3.Incumbency of Officers. The persons signing this certificate and the Transaction Documents described in paragraph 5 of this Certificate were on the date or dates of the execution of this certificate and the Transaction Documents, and are on this date, the duly appointed or elected, qualified and acting officers of the Sponsor, holding the respective offices set opposite their names, and the signatures set opposite their respective names appearing at the end of this certificate and the respective Transaction Documents are their true and genuine signatures.

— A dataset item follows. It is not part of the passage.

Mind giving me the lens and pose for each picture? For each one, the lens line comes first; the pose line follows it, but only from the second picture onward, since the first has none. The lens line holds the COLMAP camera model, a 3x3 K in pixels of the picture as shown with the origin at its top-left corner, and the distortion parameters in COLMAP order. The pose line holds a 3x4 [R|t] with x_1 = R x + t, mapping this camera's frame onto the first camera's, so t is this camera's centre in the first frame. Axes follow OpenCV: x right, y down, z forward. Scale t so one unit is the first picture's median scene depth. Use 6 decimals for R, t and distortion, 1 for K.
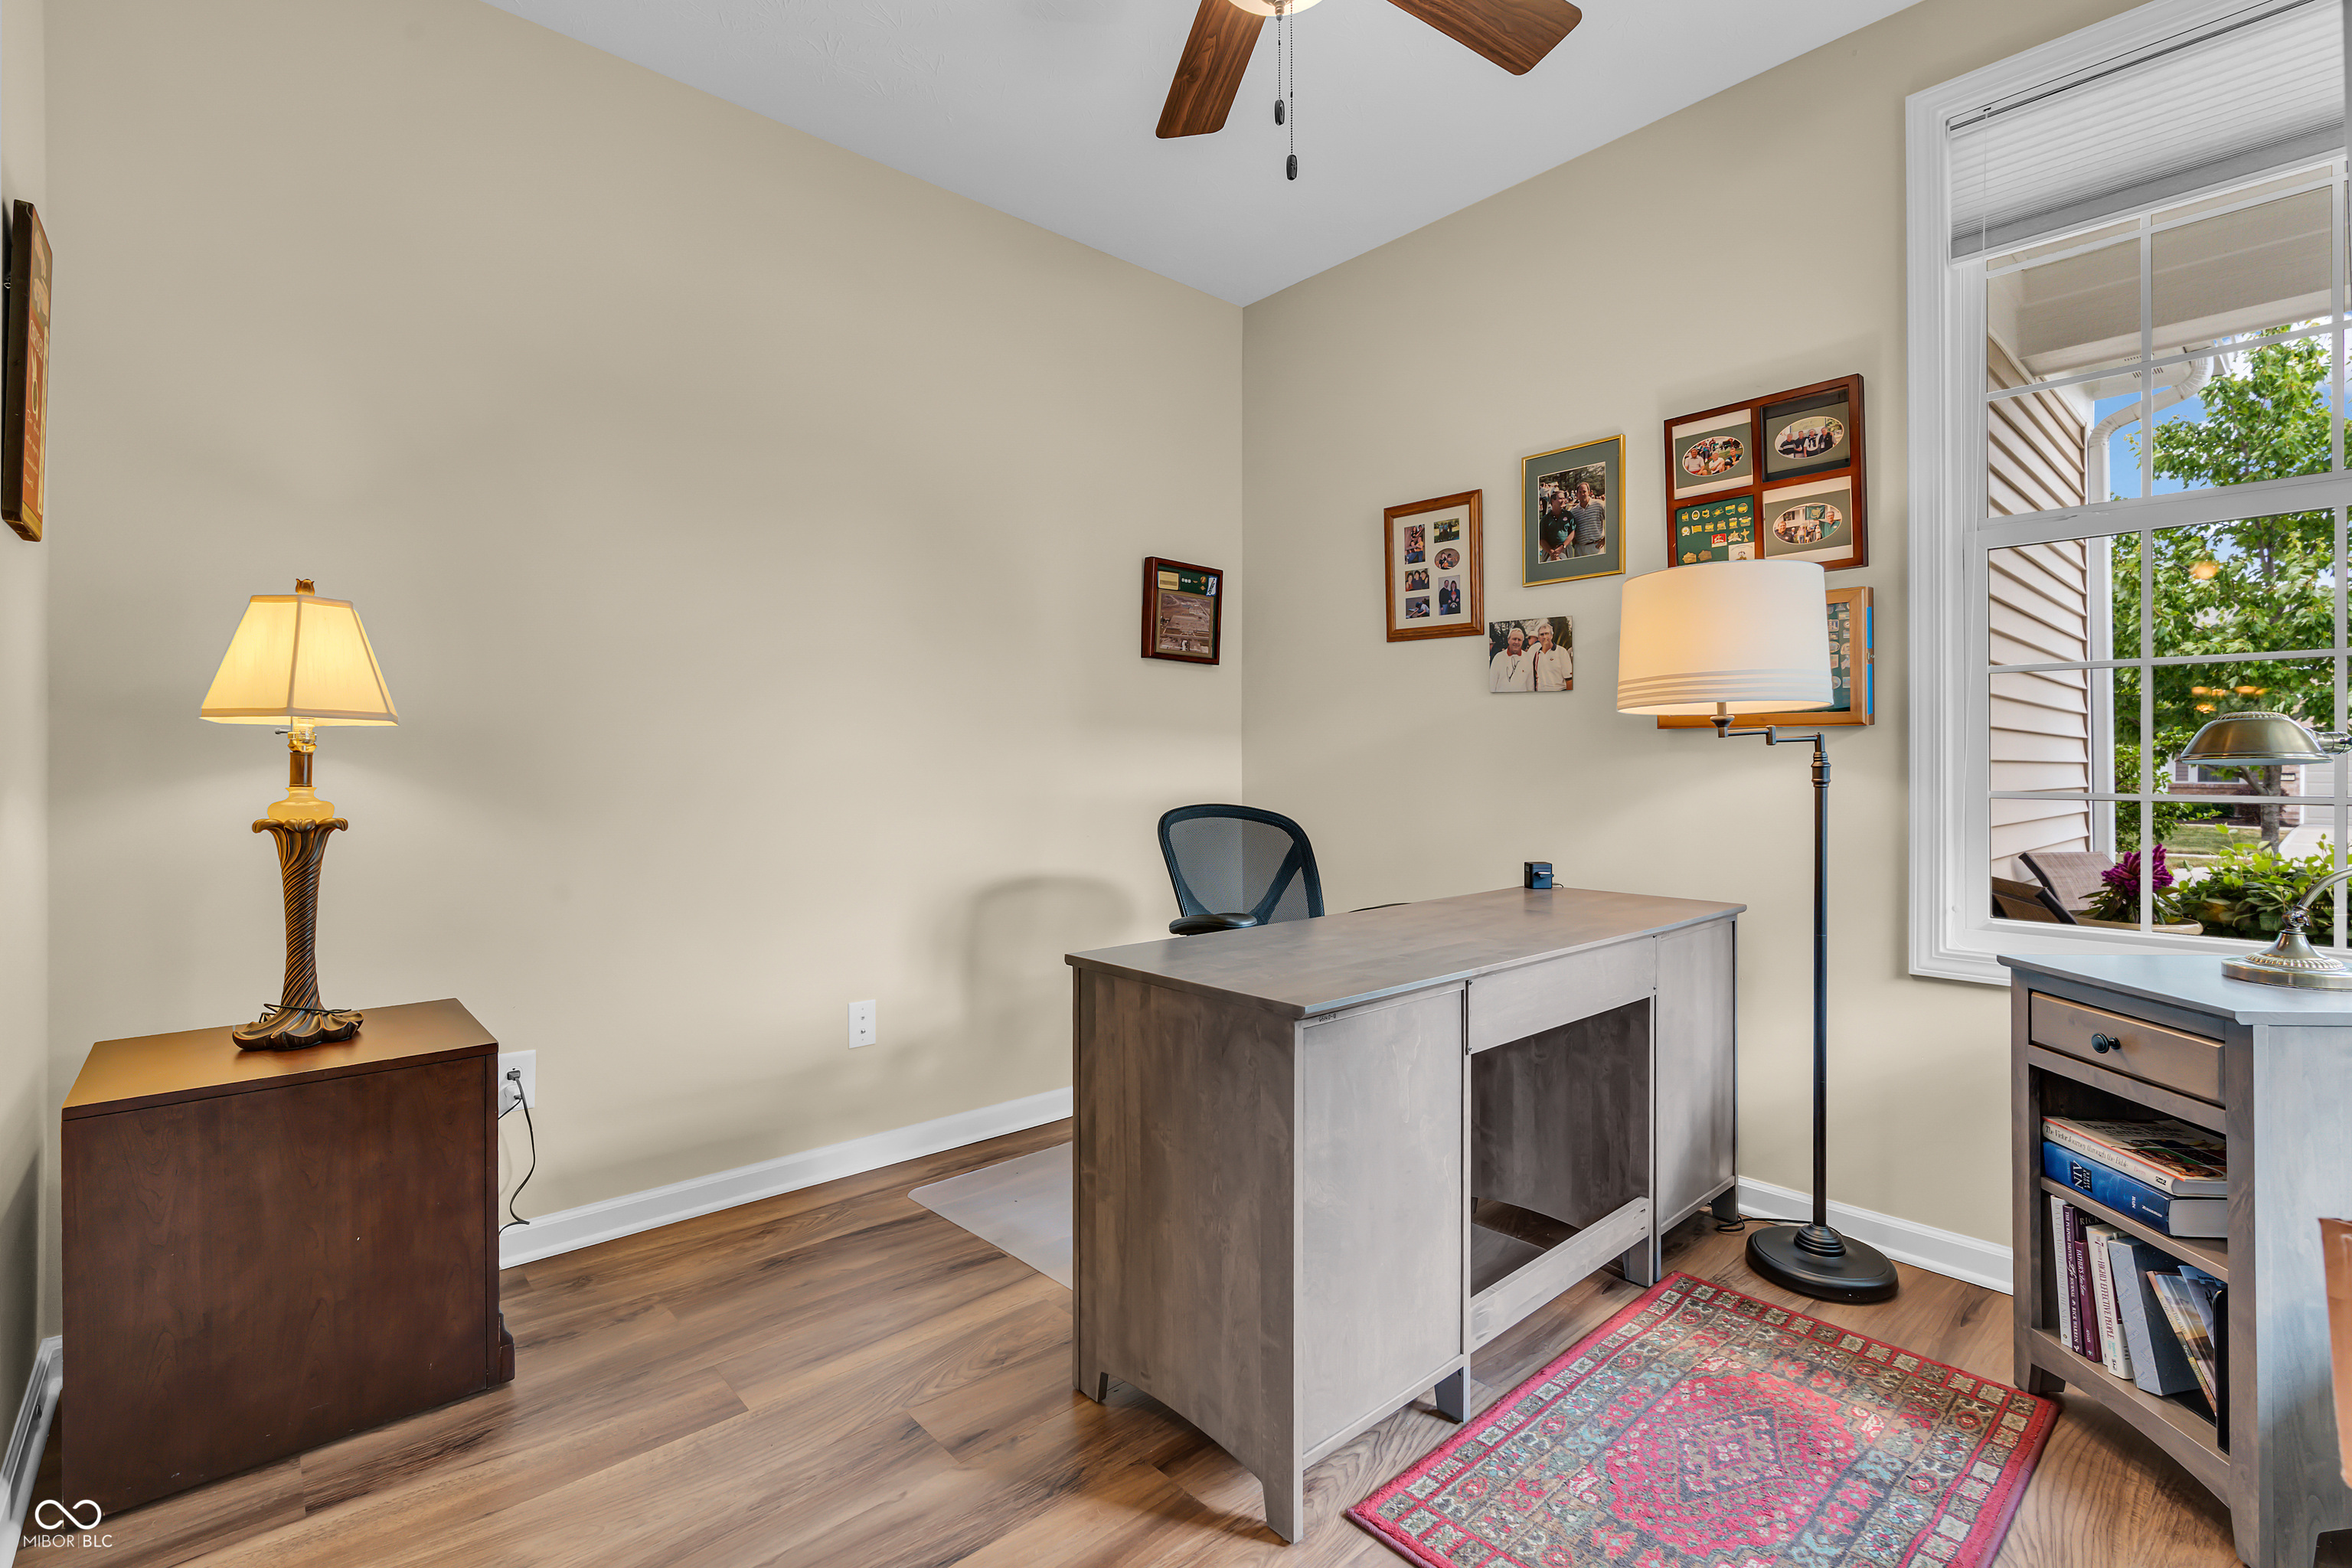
lens RADIAL K [[1063.7, 0, 1158.0], [0, 1063.7, 763.1], [0, 0, 1]] dist [-0.010347, 0.002996]
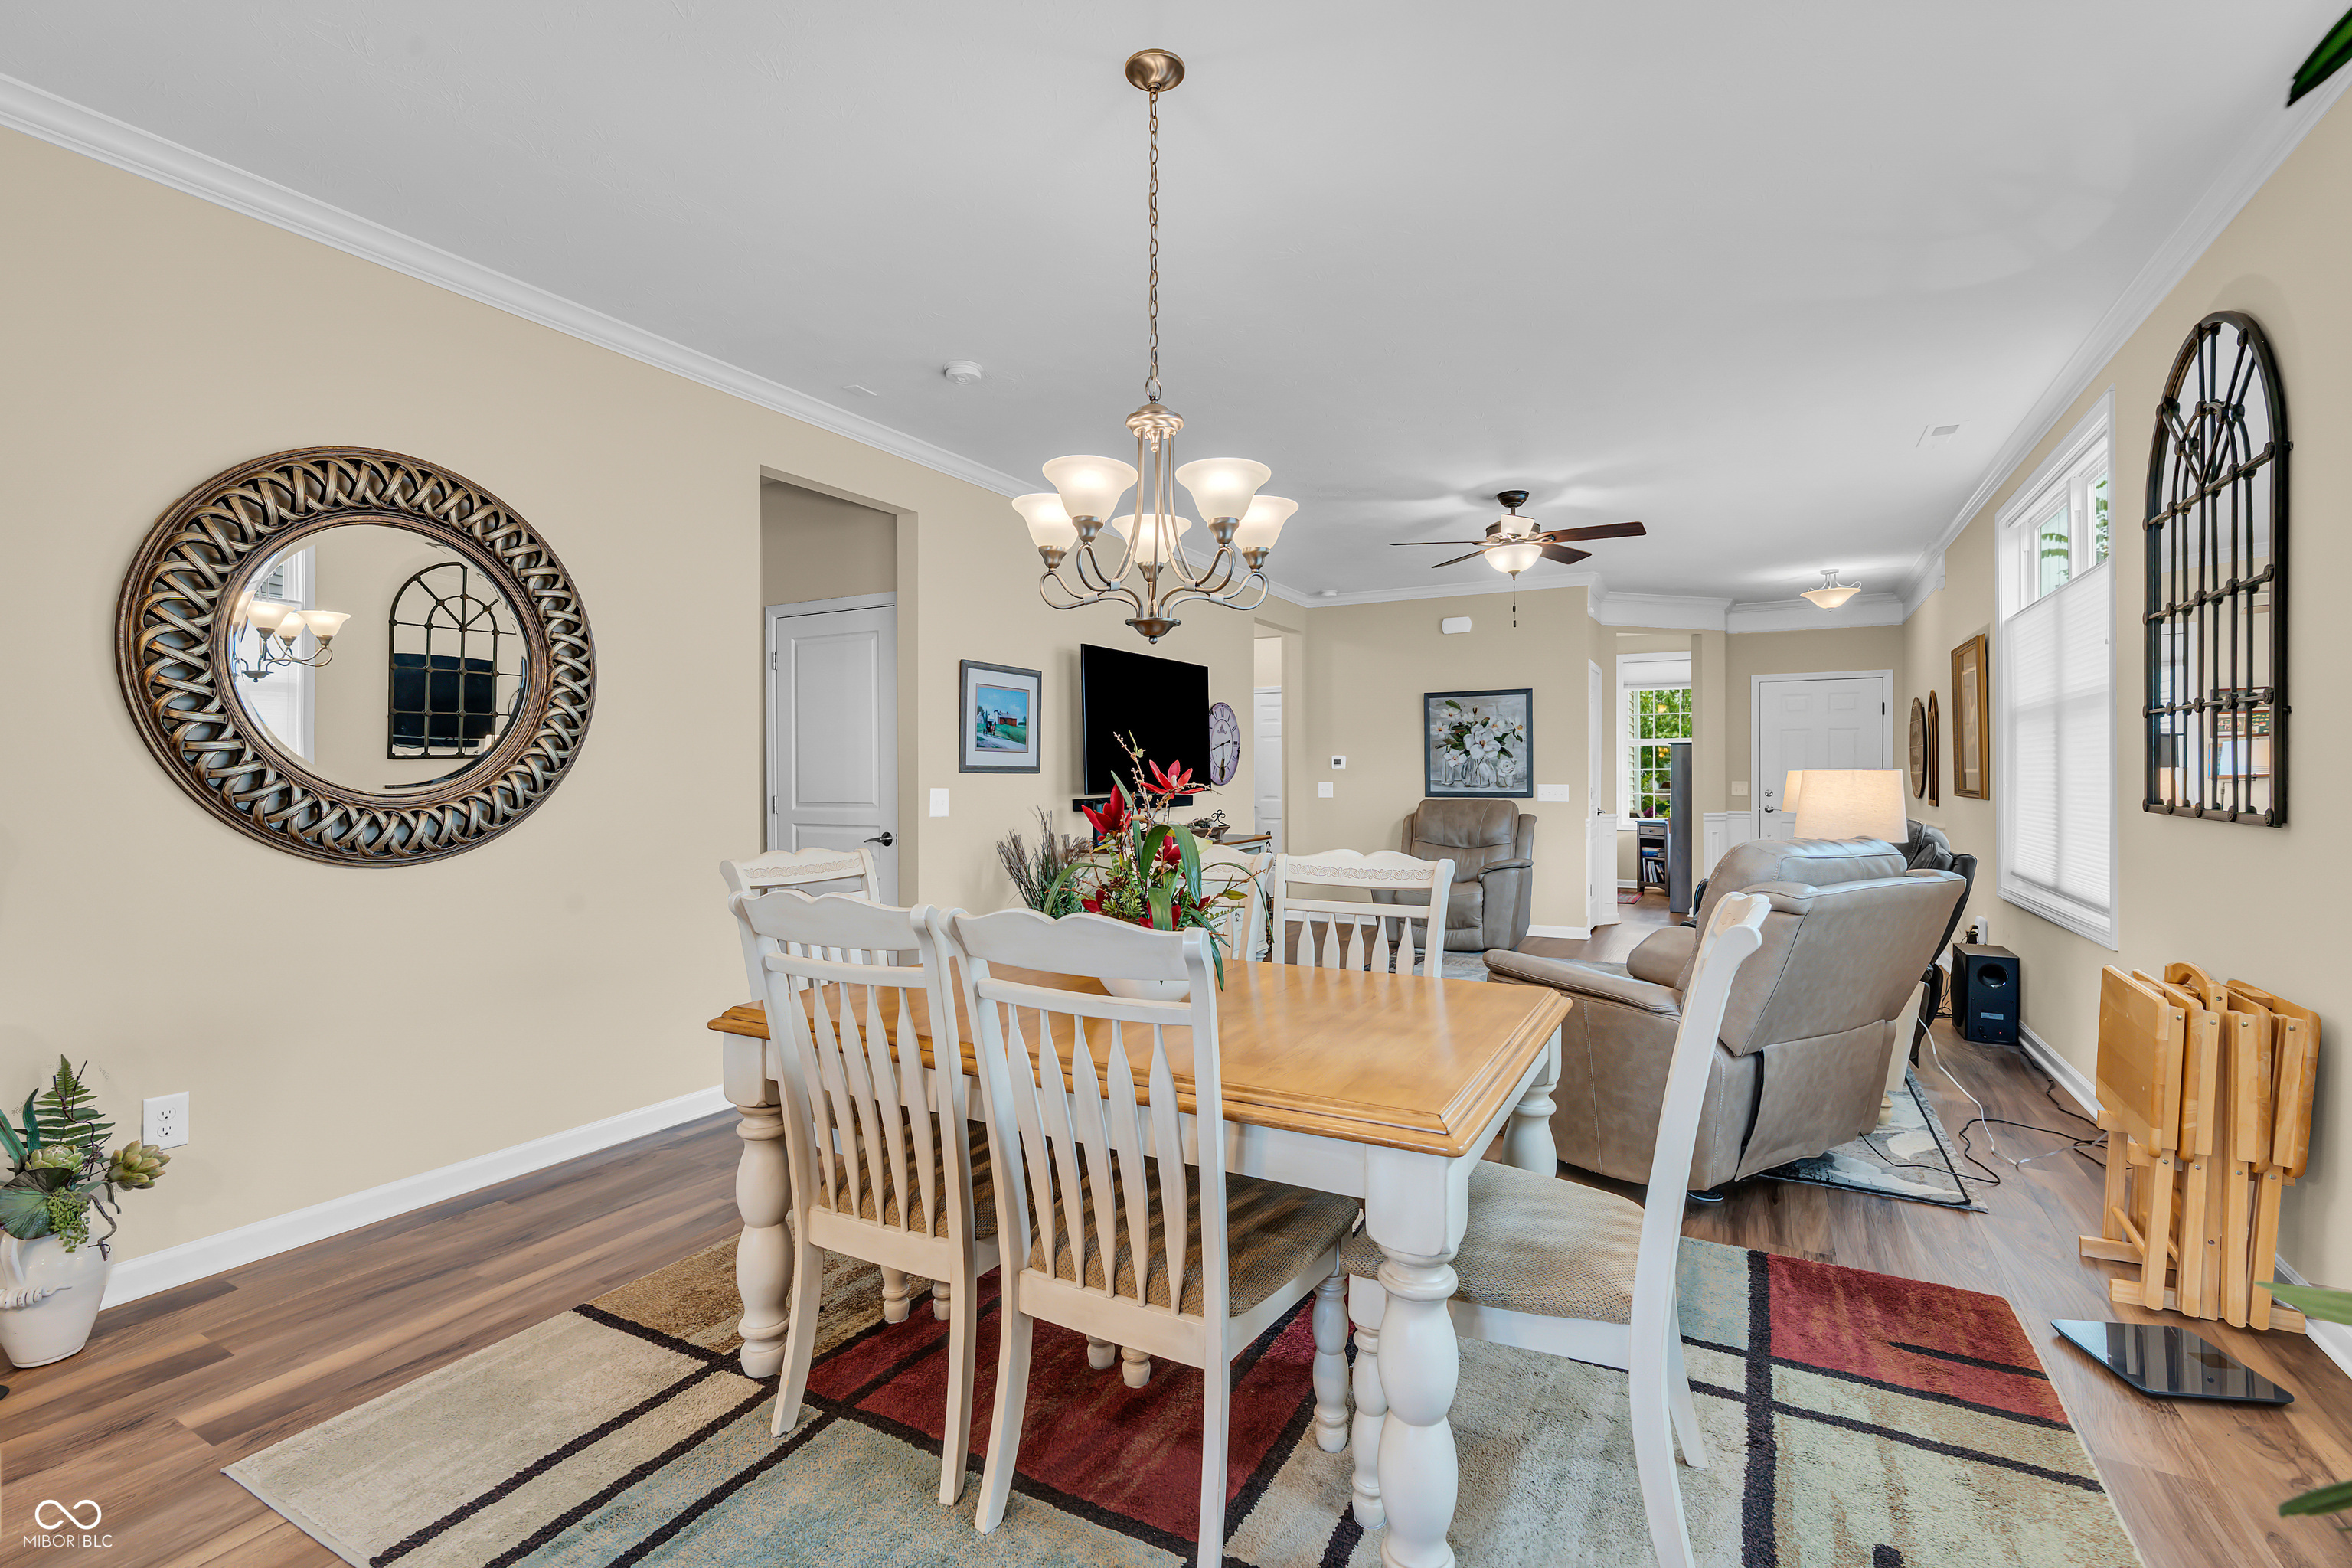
lens RADIAL K [[1063.7, 0, 1166.6], [0, 1063.7, 773.9], [0, 0, 1]] dist [-0.010347, 0.002996]
pose [[0.941530, 0.000654, 0.336927, -2.920262], [-0.001319, 0.999998, 0.001744, -0.069984], [-0.336925, -0.002086, 0.941529, -2.948719]]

4.Resolutions. Attached as Exhibit D to the Sponsor's Original Closing Certificate are true, correct and complete copies of resolutions presented to the Board of Directors of the Sponsor at a meeting thereof duly called, convened and held on June 8, 2006, at such meeting a quorum was present and voted throughout and said resolutions were duly adopted. Said resolutions do not, and did not, in any manner contravene the Articles of Incorporation or Bylaws of the Sponsor as such Articles of Incorporation and Bylaws now exist and as they existed as of the date of adoption of said resolutions. Said resolutions have not been amended, repealed or modified in any manner except as therein stated and are on the date hereof still in full force and effect.

5.Authorization, Execution and Delivery of Transaction Documents. The following documents (the "Transaction Documents") have been duly authorized, executed and delivered in the name and on behalf of the Sponsor by its duly authorized officers, pursuant to and in full compliance with the resolutions of the Board of Directors of the Sponsor referred to in paragraph 4 of this certificate; the copies of said documents contained in the transcript of proceedings relating to the authorization and issuance of the Notes and the delivery of $9,861,000 principal amount of the Notes delivered to the Trustee on December 19, 2006, are true, complete and correct copies or counterparts of said documents as authorized, executed and delivered by the Sponsor, and are in substantially the same forms submitted to and approved by the Board of Directors of the Sponsor at the meeting described in paragraph 4 of this certificate with only such changes therein as have been approved by the officer of the Sponsor executing the same; and said documents have not been amended, modified or rescinded in any manner and are in full force and effect on the date hereof:

(a)Trust Indenture dated as of December 1, 2006 (the "Indenture"), among the Board, the Sponsor and UMB Bank, N.A., as Trustee (the "Trustee");

(b)Letter of Credit and Reimbursement Agreement dated as of December 1, 2006, between the Sponsor and U.S. Bank National Association (the "Credit Facility Provider");

(c)Dealer Agreement dated as of December 1, 2006, among Wachovia Bank, National Association (successor to A.G. Edwards & Sons, Inc..) (the "Dealer"), the Board and the Sponsor; and

(e)Tax Regulatory Agreement dated as of December 1, 2006, among the Board, the Sponsor and the Trustee.

6.Compliance with Transaction Documents. The Sponsor has performed and complied with all the agreements and satisfied all the conditions on its part to be performed and satisfied by Sponsor under the Transaction Documents at or prior to the date hereof.

7.Representations and Warranties. The representations, statements and warranties of Sponsor set forth in the Transaction Documents are true and correct in all material respects as of the date hereof as if made on the date hereof.

8.No Default. No condition or event exists that constitutes, or with the lapse of time or the giving of notice or both would constitute, an event of default under any of the Transaction Documents.